#### Usage

This notebook can be used to select a movie from the list and see the 10 movies with the most similar plotlines for all emotions. A measure of similarity, in arbitrary units, is given in parenthesis (0: smallest distance, matching plotlines).

> In order to run, you must have executed i) scraping_script.py, ii) emotion_script.py and finally iii) dtw_script.py successfully.
More specifically, you will need:
* the emotion counts stored in the .npy files in *data/emotions/arrays*
* the movie information in *data/scraping/successful_files.csv* and
* the pickled dictionary containing distances *data/distances.pkl*

### Import modules

In [1]:
import operator
import os
import sys
import cPickle as pickle

import ipywidgets as widgets #new version of IPython.htlm
from ipywidgets import fixed

module_path = os.path.abspath(os.path.join('../code'))
if module_path not in sys.path:
    sys.path.append(module_path)
    
from plotline_utilities import make_title_dictionary

### Preparing data

In [15]:
#download dictionaries to switch from filename to nice title:
filename_to_title, title_to_filename = make_title_dictionary()

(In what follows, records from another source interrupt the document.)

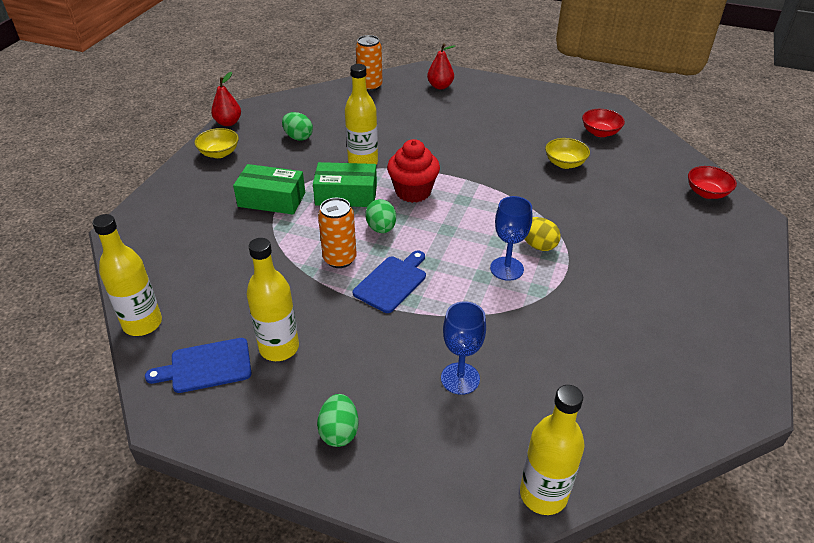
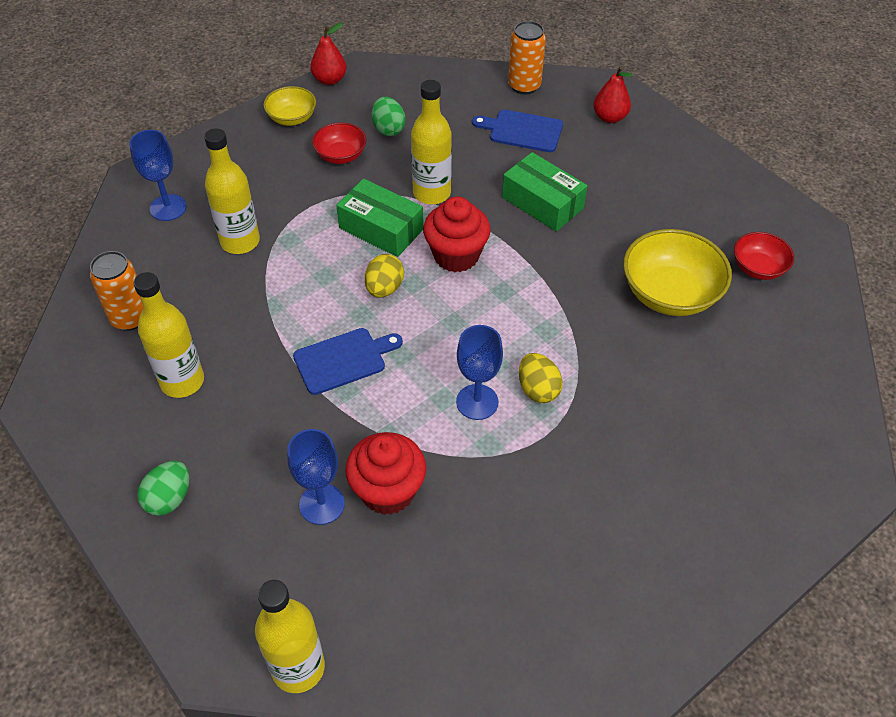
camera: 30 degrees right, 10 degrees up
yellow bottle [92,214,162,336] -> yellow bottle moved to [204,128,260,254]
blue cutting board [145,338,251,393] -> blue cutting board moved to [472,110,563,152]
green box [233,164,305,215] -> green box moved to [502,152,587,232]
orange can [318,198,357,268] -> orange can moved to [90,251,143,331]
green egg [365,199,396,233] -> yellow egg [365,254,404,298]
yellow bowl [545,138,590,169] -> yellow bowl [623,229,732,316], size x1.74
red bowl [688,166,737,199] -> red bowl moved to [312,122,366,164]
none -> blue goblet [129,130,187,221]
none -> red cupcake [345,432,426,515]

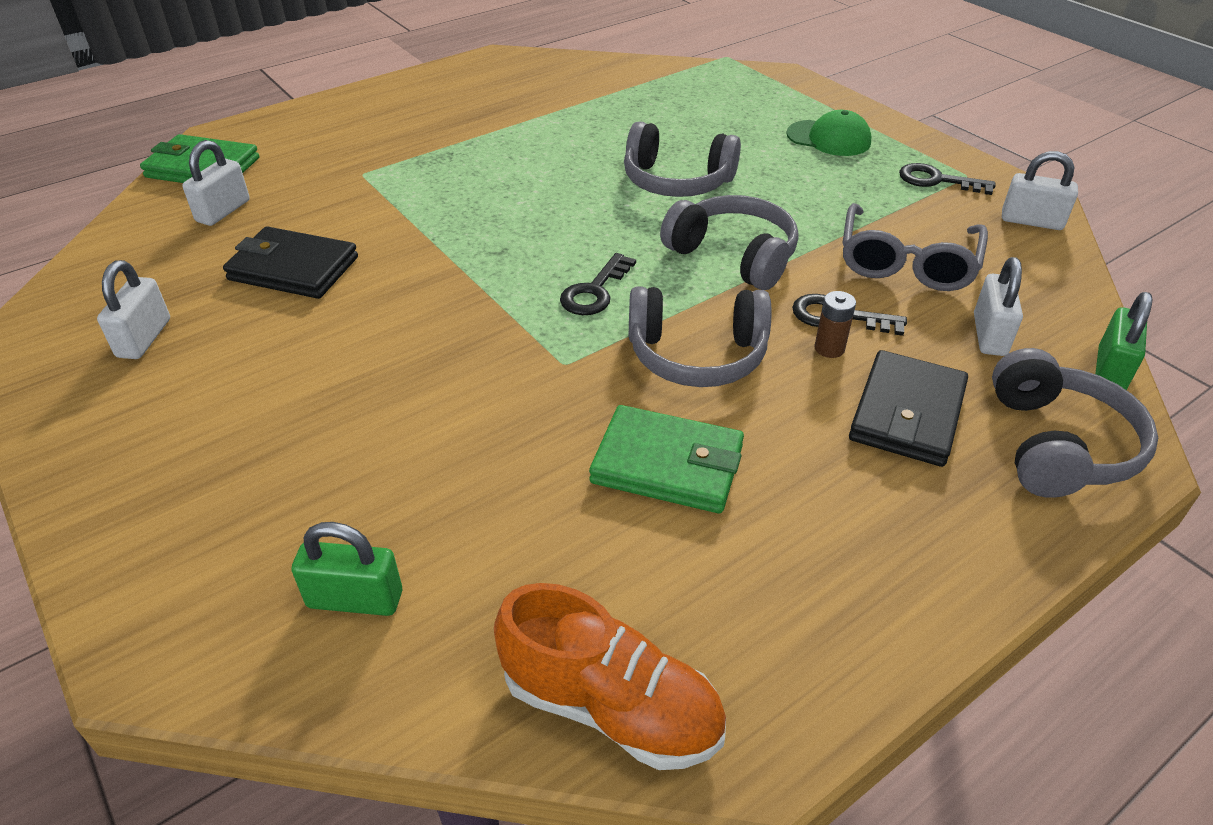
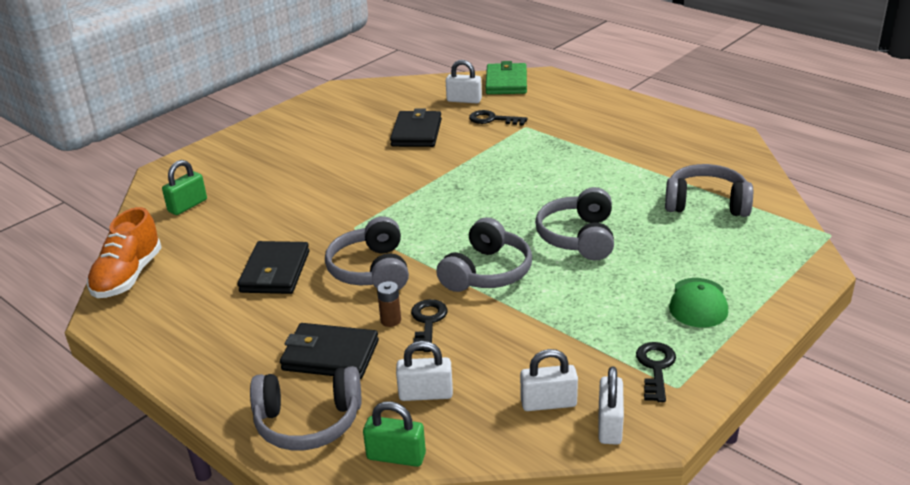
camera: 80 degrees right, 10 degrees down
white padlock [97,260,170,359] -> white padlock moved to [520,349,578,411]
green padlock [292,522,402,616] -> green padlock turned 45 degrees clockwise [162,160,207,215]
black key [560,253,636,315] -> black key moved to [469,110,528,126]
green wallet [589,405,744,513] -> black wallet [238,241,309,294]
grey glasses [843,203,988,291] -> none
none -> grey headphones [665,164,753,217]

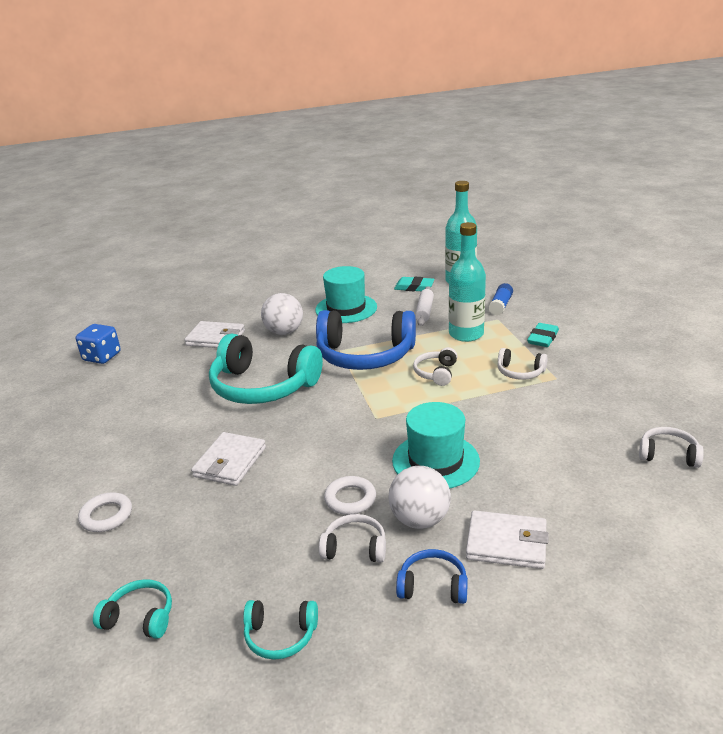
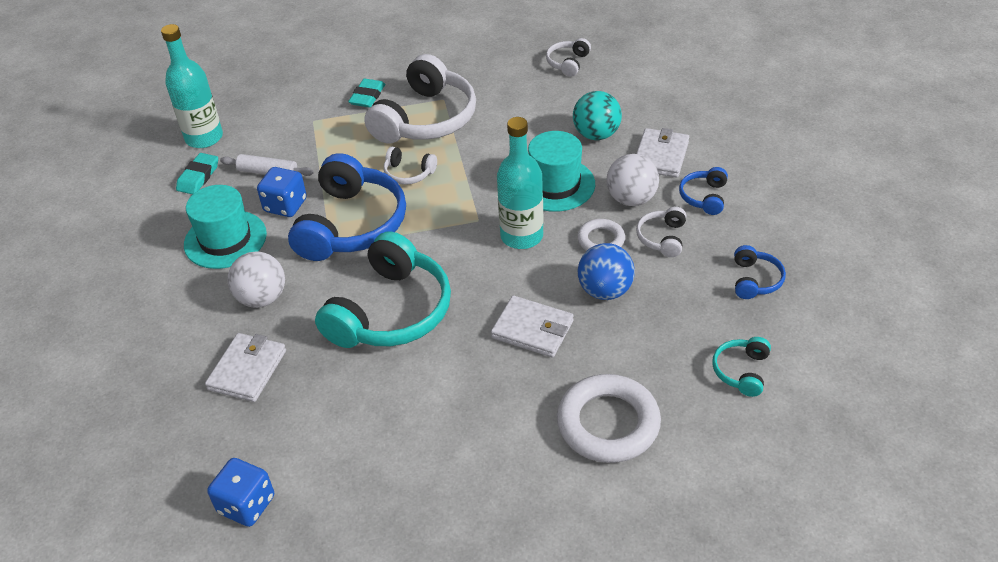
camera: 85 degrees left, 15 degrees up
white ring [78,492,132,532] -> white ring [557,374,661,463], size x1.84
turquoise headphones [243,600,318,660] -> blue headphones [734,245,786,299]
turquoise bottle [449,222,486,342] -> turquoise bottle moved to [497,117,543,249]
blue glue stick [488,283,513,316] -> none
white headphones [497,348,548,380] -> white headphones [364,54,476,144], size x2.20
turquoise eraser [527,323,559,347] -> turquoise eraser turned 75 degrees clockwise [348,79,385,107]
none -> blue dice [257,167,307,217]
none -> turquoise ball [573,91,622,140]
none -> blue ball [578,243,635,300]

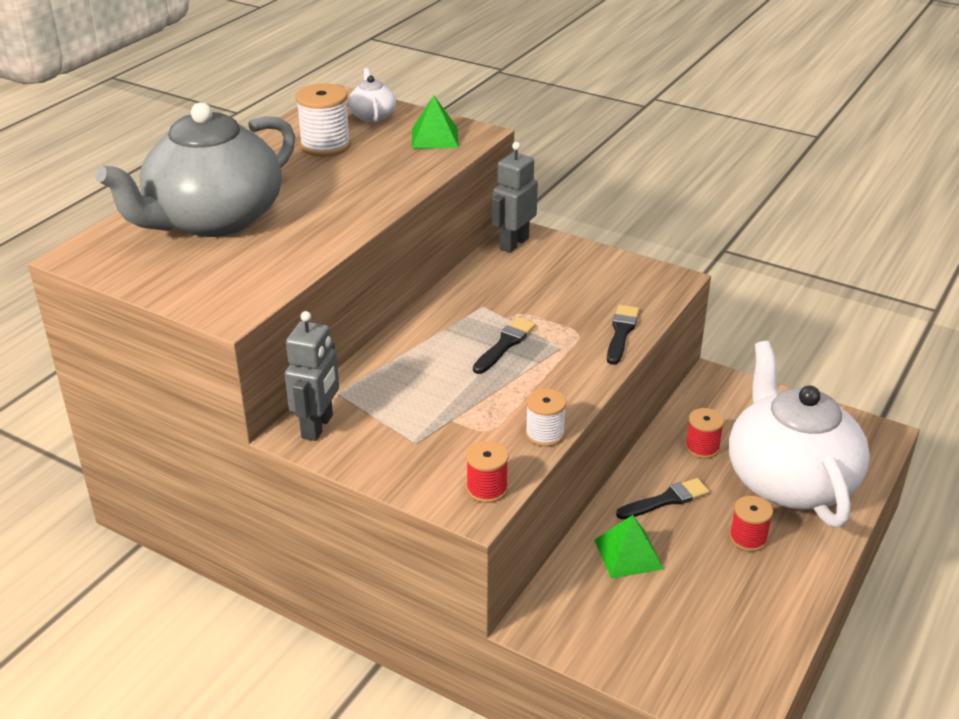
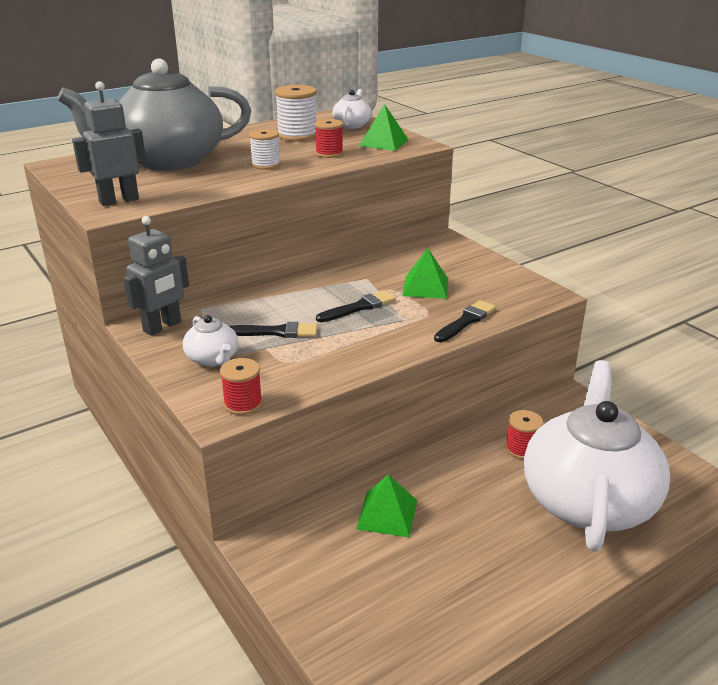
camera: 25 degrees right, 5 degrees down
grey robot [492,142,538,253] -> grey robot moved to [72,81,146,206]
white spool [525,388,566,447] -> white spool moved to [249,129,281,170]
black brush [616,478,709,519] -> black brush moved to [230,322,318,338]
red spool [729,496,773,552] -> red spool moved to [315,119,343,158]
none -> white teapot [183,315,238,367]
none -> green pyramid [403,248,448,299]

#widget for the selection of files:
path_to_file = '../data/emotions/arrays'
files = os.listdir(path_to_file)
legit_files = [filename[:-4] for filename in files if filename[-3:]=='npy']
legit_titles = [filename_to_title[filename] for filename in legit_files]

select_widget = widgets.Select()
select_widget.options = legit_titles

#get the pickled dictionary with the distance
distance_dictionary = pickle.load(open('../data/distances.pkl', 'rb'))

In [18]:
def f_interactive(title, distance_dictionary, filename_to_title, title_to_filename):
    '''
    parameters:
    -----------
    title: STR, the file that is studied
    distance_dictionary: DICT, obtained in pickled form after running the dtw_script
    filename_to_title and title_to_filename: DICTs, switch easily from filename to properly printed out title
    '''
    filename = title_to_filename[title]
    #get relevant entry:
    entry = distance_dictionary[filename]
    #sort to select top 10
    top_10 = sorted(entry.items(), key=operator.itemgetter(1))[:10]
    #as list of tuples (filename, distance)
    for filename, distance in top_10:
        print filename_to_title[filename]+ '('+ str(round(distance,1))+')'

### Exploring data

In [19]:
widgets.interactive(f_interactive,
                    title=select_widget,
                    distance_dictionary=fixed(distance_dictionary),
                    filename_to_title=fixed(filename_to_title),
                    title_to_filename=fixed(title_to_filename))

Chasing Amy(0.7)
Life As A House(0.8)
Island, The(0.9)
Burlesque(0.9)
Big White, The(0.9)
Scarface(0.9)
Final Destination(1.0)
Enemy of the State(1.0)
Sunset Blvd.(1.0)
Confidence(1.0)